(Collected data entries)
════════════════
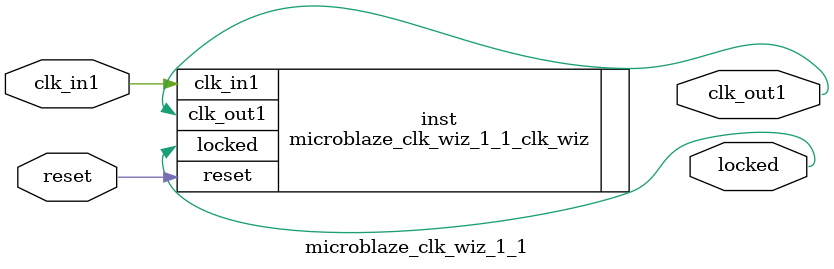
<source format=v>


`timescale 1ps/1ps

(* CORE_GENERATION_INFO = "microblaze_clk_wiz_1_1,clk_wiz_v6_0_12_0_0,{component_name=microblaze_clk_wiz_1_1,use_phase_alignment=true,use_min_o_jitter=false,use_max_i_jitter=false,use_dyn_phase_shift=false,use_inclk_switchover=false,use_dyn_reconfig=false,enable_axi=0,feedback_source=FDBK_AUTO,PRIMITIVE=MMCM,num_out_clk=1,clkin1_period=10.000,clkin2_period=10.000,use_power_down=false,use_reset=true,use_locked=true,use_inclk_stopped=false,feedback_type=SINGLE,CLOCK_MGR_TYPE=NA,manual_override=false}" *)

module microblaze_clk_wiz_1_1 
 (
  // Clock out ports
  output        clk_out1,
  // Status and control signals
  input         reset,
  output        locked,
 // Clock in ports
  input         clk_in1
 );

  microblaze_clk_wiz_1_1_clk_wiz inst
  (
  // Clock out ports  
  .clk_out1(clk_out1),
  // Status and control signals               
  .reset(reset), 
  .locked(locked),
 // Clock in ports
  .clk_in1(clk_in1)
  );

endmodule

</source>
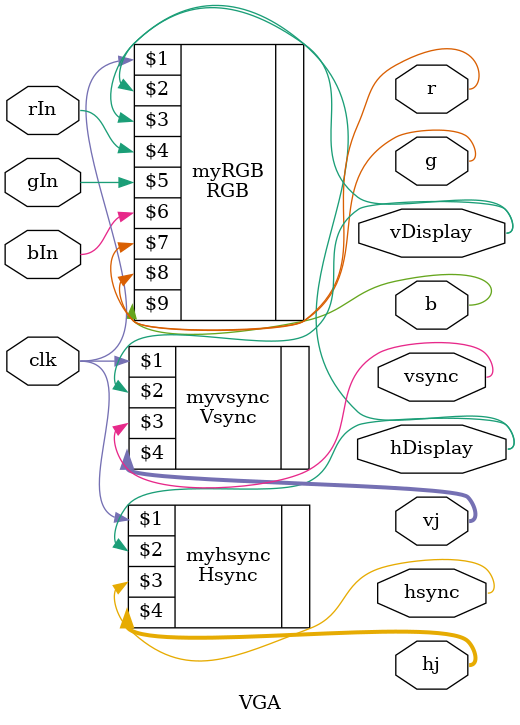
<source format=v>

module VGA (clk,rIn,gIn,bIn,vsync,hsync,r,g,b,hDisplay,vDisplay,hj,vj);
input clk,rIn,gIn,bIn;
output wire vsync, hsync,r,g,b;
output wire  vDisplay,hDisplay;
output wire [10:0] hj;
output wire [20:0] vj;

Vsync myvsync(clk, vDisplay, vsync,vj);
Hsync myhsync(clk, hDisplay, hsync,hj);
RGB myRGB (clk,vDisplay,hDisplay,rIn,gIn,bIn,r,g,b);

endmodule

/*
module VGA (clk, write_zone, count1, count2, h_sync, v_sync);

    input clk;
	 
    output reg write_zone, h_sync='b0, v_sync='b0;
    output reg [9:0] count1=0; //vertical counter
    output reg [9:0] count2=0; //horizontal counter
	 
	 parameter horizontal_resolution = 640;
	 parameter vertical_resolution = 480;

	 parameter start_horizontal_write = 140;
	 parameter finish_horizontal_write = 300;
	 parameter start_vertical_write = 206;
	 parameter finish_vertical_write = 220;
	 
	 parameter front_porch = 16, sync_pulse = 96, whole_line = 800, front_porch_v = 10, sync_pulse_v = 2,whole_frame = 525;

    
    always @(posedge clk) begin
        if (count1 <= vertical_resolution) begin //vertical part of the display
            if (count2 <= horizontal_resolution) begin //horizontal part of the display
                if ((count1 >= start_vertical_write) && (count1 <= finish_vertical_write) && (count2 >= start_horizontal_write) && (count2 <= finish_horizontal_write)) begin //zona de escritura del numero, cada numero sera de 42 de ancho por 70 de alto
                    write_zone = 'b1;
                end
                else begin
                    write_zone = 'b0;
                end
                count2 = count2 + 1;
            end
            //blank space horizontal
            else if (count2 < (horizontal_resolution + front_porch)) begin 
                //write_zone = 'b0;
                count2 = count2 + 1;
            end

            else if (count2 < (horizontal_resolution + front_porch + sync_pulse)) begin
                h_sync = 1;
                count2 = count2 + 1;
            end
            else if (count2 < (whole_line)) begin
                h_sync = 0;
                count2 = count2 + 1;
            end
            else begin
                count1 = count1 + 1;
                count2 = 0;
            end
        end
        else if (count1 < (whole_frame)) begin
            //
            //vertical blank space
            //
            if (count1 < (vertical_resolution + front_porch_v)) begin
                //write_zone = 'b0;
            end
            else if (count1 < (vertical_resolution + front_porch_v + sync_pulse_v)) begin
                v_sync = 1;
            end
            else if (count1 < whole_frame)begin
                v_sync = 0;
            end
            //
            //h_sync while in vertical blank space
            //
            if (count2 < horizontal_resolution) begin
                //write_zone = 'b0;
                count2 = count2 + 1;
            end
            else if (count2 < (horizontal_resolution + front_porch))
                count2 = count2 + 1;

            else if (count2 < (horizontal_resolution + front_porch + sync_pulse)) begin
                h_sync = 1;
                count2 = count2 + 1;
            end
            else if (count2 < whole_line) begin
                h_sync = 0;
                count2 = count2 + 1;
            end
            else begin
                count1 = count1 + 1;
                count2 = 0;
            end
        end
        //finish vertical blank space
        else begin
            count1 = 0;
            count2 = 0;
        end
    end

endmodule
*/
</source>
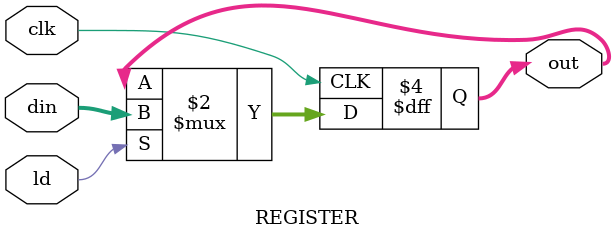
<source format=v>
`timescale 1ns / 1ps

module REGISTER(out,din,clk,ld);
input [7:0]din;
output reg [7:0]out;
input clk,ld;

always @(posedge clk) begin
    if (ld) 
        out <= din;
end
endmodule


</source>
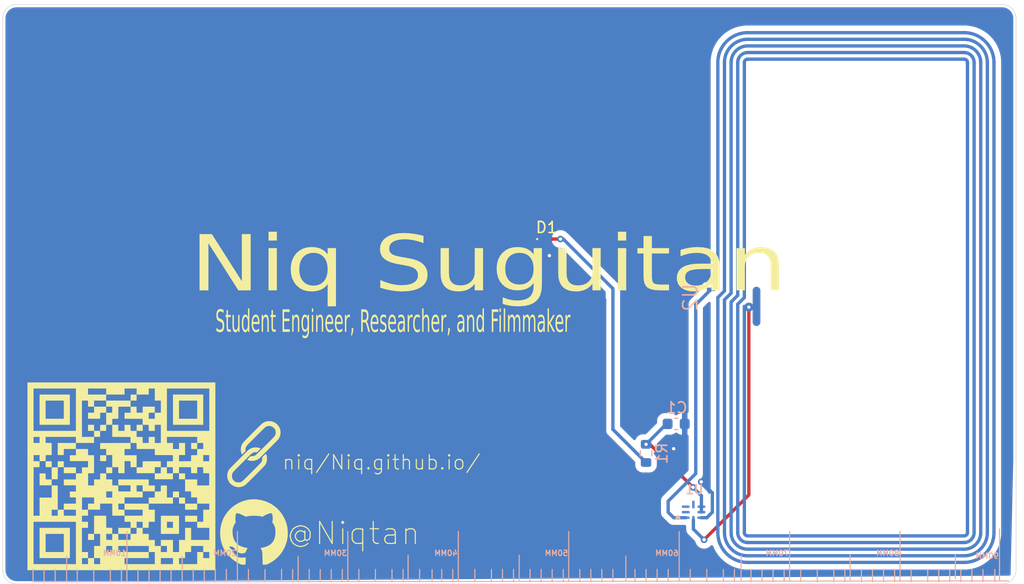
<source format=kicad_pcb>
(kicad_pcb
	(version 20240108)
	(generator "pcbnew")
	(generator_version "8.0")
	(general
		(thickness 1.6)
		(legacy_teardrops no)
	)
	(paper "A4")
	(layers
		(0 "F.Cu" signal)
		(31 "B.Cu" signal)
		(32 "B.Adhes" user "B.Adhesive")
		(33 "F.Adhes" user "F.Adhesive")
		(34 "B.Paste" user)
		(35 "F.Paste" user)
		(36 "B.SilkS" user "B.Silkscreen")
		(37 "F.SilkS" user "F.Silkscreen")
		(38 "B.Mask" user)
		(39 "F.Mask" user)
		(40 "Dwgs.User" user "User.Drawings")
		(41 "Cmts.User" user "User.Comments")
		(42 "Eco1.User" user "User.Eco1")
		(43 "Eco2.User" user "User.Eco2")
		(44 "Edge.Cuts" user)
		(45 "Margin" user)
		(46 "B.CrtYd" user "B.Courtyard")
		(47 "F.CrtYd" user "F.Courtyard")
		(50 "User.1" user)
		(51 "User.2" user)
		(52 "User.3" user)
		(53 "User.4" user)
		(54 "User.5" user)
		(55 "User.6" user)
		(56 "User.7" user)
		(57 "User.8" user)
		(58 "User.9" user)
	)
	(setup
		(stackup
			(layer "F.SilkS"
				(type "Top Silk Screen")
				(color "Black")
			)
			(layer "F.Paste"
				(type "Top Solder Paste")
			)
			(layer "F.Mask"
				(type "Top Solder Mask")
				(color "Black")
				(thickness 0.01)
			)
			(layer "F.Cu"
				(type "copper")
				(thickness 0.035)
			)
			(layer "dielectric 1"
				(type "core")
				(thickness 1.51)
				(material "FR4")
				(epsilon_r 4.5)
				(loss_tangent 0.02)
			)
			(layer "B.Cu"
				(type "copper")
				(thickness 0.035)
			)
			(layer "B.Mask"
				(type "Bottom Solder Mask")
				(color "Black")
				(thickness 0.01)
			)
			(layer "B.Paste"
				(type "Bottom Solder Paste")
			)
			(layer "B.SilkS"
				(type "Bottom Silk Screen")
				(color "Black")
			)
			(copper_finish "HAL lead-free")
			(dielectric_constraints no)
		)
		(pad_to_mask_clearance 0.15)
		(solder_mask_min_width 0.15)
		(allow_soldermask_bridges_in_footprints no)
		(pcbplotparams
			(layerselection 0x00010fc_ffffffff)
			(plot_on_all_layers_selection 0x0000000_00000000)
			(disableapertmacros no)
			(usegerberextensions no)
			(usegerberattributes yes)
			(usegerberadvancedattributes yes)
			(creategerberjobfile yes)
			(dashed_line_dash_ratio 12.000000)
			(dashed_line_gap_ratio 3.000000)
			(svgprecision 4)
			(plotframeref no)
			(viasonmask no)
			(mode 1)
			(useauxorigin no)
			(hpglpennumber 1)
			(hpglpenspeed 20)
			(hpglpendiameter 15.000000)
			(pdf_front_fp_property_popups yes)
			(pdf_back_fp_property_popups yes)
			(dxfpolygonmode yes)
			(dxfimperialunits yes)
			(dxfusepcbnewfont yes)
			(psnegative no)
			(psa4output no)
			(plotreference yes)
			(plotvalue yes)
			(plotfptext yes)
			(plotinvisibletext no)
			(sketchpadsonfab no)
			(subtractmaskfromsilk no)
			(outputformat 1)
			(mirror no)
			(drillshape 0)
			(scaleselection 1)
			(outputdirectory "Gerber v2/")
		)
	)
	(net 0 "")
	(net 1 "Net-(U1-VCC)")
	(net 2 "Net-(D1-A)")
	(net 3 "Net-(U1-LB)")
	(net 4 "unconnected-(U1-SCL-Pad3)")
	(net 5 "unconnected-(U1-FD-Pad4)")
	(net 6 "Net-(U1-LA)")
	(net 7 "unconnected-(U1-SDA-Pad5)")
	(net 8 "GND")
	(footprint "Graphics:pcbqrcode" (layer "F.Cu") (at 60.5 67))
	(footprint "Graphics:GithubLogo" (layer "F.Cu") (at 72.5 72))
	(footprint "LED_SMD:LED_0201_0603Metric" (layer "F.Cu") (at 99 45.5))
	(footprint "Graphics:me#2" (layer "F.Cu") (at 118 50.5))
	(footprint "Graphics:me" (layer "F.Cu") (at 60 37.25))
	(footprint "Graphics:Link"
		(layer "F.Cu")
		(uuid "d3363001-0bb7-4494-bc64-69f6bee8fe7b")
		(at 72.5 65)
		(property "Reference" "G***"
			(at 0 0 0)
			(layer "F.SilkS")
			(hide yes)
			(uuid "92a2d0c3-c988-4971-83b4-017e47131cb6")
			(effects
				(font
					(size 1.5 1.5)
					(thickness 0.3)
				)
			)
		)
		(property "Value" "LOGO"
			(at 0.75 0 0)
			(layer "F.SilkS")
			(hide yes)
			(uuid "692cd009-8bdd-4e87-84e5-b6e968b16702")
			(effects
				(font
					(size 1.5 1.5)
					(thickness 0.3)
				)
			)
		)
		(property "Footprint" "Graphics:Link"
			(at 0 0 0)
			(layer "F.Fab")
			(hide yes)
			(uuid "624b49e2-74e1-434c-a422-cd04c4a5335f")
			(effects
				(font
					(size 1.27 1.27)
					(thickness 0.15)
				)
			)
		)
		(property "Datasheet" ""
			(at 0 0 0)
			(layer "F.Fab")
			(hide yes)
			(uuid "f94b6a40-733d-40f4-83b1-8be646e4a7a0")
			(effects
				(font
					(size 1.27 1.27)
					(thickness 0.15)
				)
			)
		)
		(property "Description" ""
			(at 0 0 0)
			(layer "F.Fab")
			(hide yes)
			(uuid "7bfbd401-8221-4d3b-bb51-c557e793caef")
			(effects
				(font
					(size 1.27 1.27)
					(thickness 0.15)
				)
			)
		)
		(attr board_only exclude_from_pos_files exclude_from_bom)
		(fp_poly
			(pts
				(xy 1.433935 -2.997854) (xy 1.517185 -2.99295) (xy 1.583326 -2.983654) (xy 1.730237 -2.942191) (xy 1.86899 -2.879268)
				(xy 1.997294 -2.796121) (xy 2.104471 -2.702489) (xy 2.206321 -2.584572) (xy 2.288403 -2.455855)
				(xy 2.350124 -2.31846) (xy 2.390893 -2.174511) (xy 2.410115 -2.026129) (xy 2.407198 -1.875437) (xy 2.38155 -1.724557)
				(xy 2.379691 -1.717167) (xy 2.353556 -1.634281) (xy 2.317038 -1.544718) (xy 2.274358 -1.45768) (xy 2.22974 -1.382374)
				(xy 2.218918 -1.366657) (xy 2.203609 -1.348549) (xy 2.173035 -1.315363) (xy 2.128598 -1.268505)
				(xy 2.071701 -1.209385) (xy 2.003744 -1.139408) (xy 1.926129 -1.059982) (xy 1.84026 -0.972515) (xy 1.747537 -0.878414)
				(xy 1.649363 -0.779086) (xy 1.54714 -0.675938) (xy 1.442269 -0.570378) (xy 1.336153 -0.463813) (xy 1.230193 -0.35765)
				(xy 1.125791 -0.253297) (xy 1.02435 -0.152161) (xy 0.927271 -0.055649) (xy 0.835956 0.03483) (xy 0.751807 0.117871)
				(xy 0.676227 0.192066) (xy 0.610616 0.256007) (xy 0.556377 0.308288) (xy 0.514912 0.347499) (xy 0.487623 0.372236)
				(xy 0.48186 0.377069) (xy 0.360205 0.46035) (xy 0.226076 0.525708) (xy 0.083325 0.572045) (xy -0.064194 0.598257)
				(xy -0.212628 0.603246) (xy -0.288481 0.597137) (xy -0.332151 0.589655) (xy -0.386861 0.577152)
				(xy -0.446559 0.561378) (xy -0.505194 0.54408) (xy -0.556714 0.52701) (xy -0.595066 0.511914) (xy -0.609507 0.50436)
				(xy -0.612847 0.497333) (xy -0.607437 0.484205) (xy -0.591598 0.462945) (xy -0.563653 0.431526)
				(xy -0.521926 0.387917) (xy -0.469014 0.334375) (xy -0.31094 0.175819) (xy -0.199425 0.175532) (xy -0.118732 0.173172)
				(xy -0.052926 0.165411) (xy 0.006259 0.150526) (xy 0.067088 0.126794) (xy 0.09377 0.11442) (xy 0.107405 0.107326)
				(xy 0.122383 0.098147) (xy 0.139746 0.085891) (xy 0.160534 0.069566) (xy 0.185788 0.048182) (xy 0.21655 0.020747)
				(xy 0.253858 -0.01373) (xy 0.298756 -0.056241) (xy 0.352283 -0.107778) (xy 0.415481 -0.16933) (xy 0.48939 -0.241891)
				(xy 0.575051 -0.326451) (xy 0.673504 -0.424001) (xy 0.785792 -0.535534) (xy 0.912955 -0.66204) (xy 1.000608 -0.74931)
				(xy 1.151039 -0.899368
... [205774 chars truncated]
</source>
════════════════
# WHAT YOU WILL DO:
Find "(attr board_only exclude_from_pos_files" in the entries above and copy that whole line exactly, then each line after it through the line that contains "(xy 2.350124 -2.31846)".

# WORKED SOLUTION:
		(attr board_only exclude_from_pos_files exclude_from_bom)
		(fp_poly
			(pts
				(xy 1.433935 -2.997854) (xy 1.517185 -2.99295) (xy 1.583326 -2.983654) (xy 1.730237 -2.942191) (xy 1.86899 -2.879268)
				(xy 1.997294 -2.796121) (xy 2.104471 -2.702489) (xy 2.206321 -2.584572) (xy 2.288403 -2.455855)
				(xy 2.350124 -2.31846) (xy 2.390893 -2.174511) (xy 2.410115 -2.026129) (xy 2.407198 -1.875437) (xy 2.38155 -1.724557)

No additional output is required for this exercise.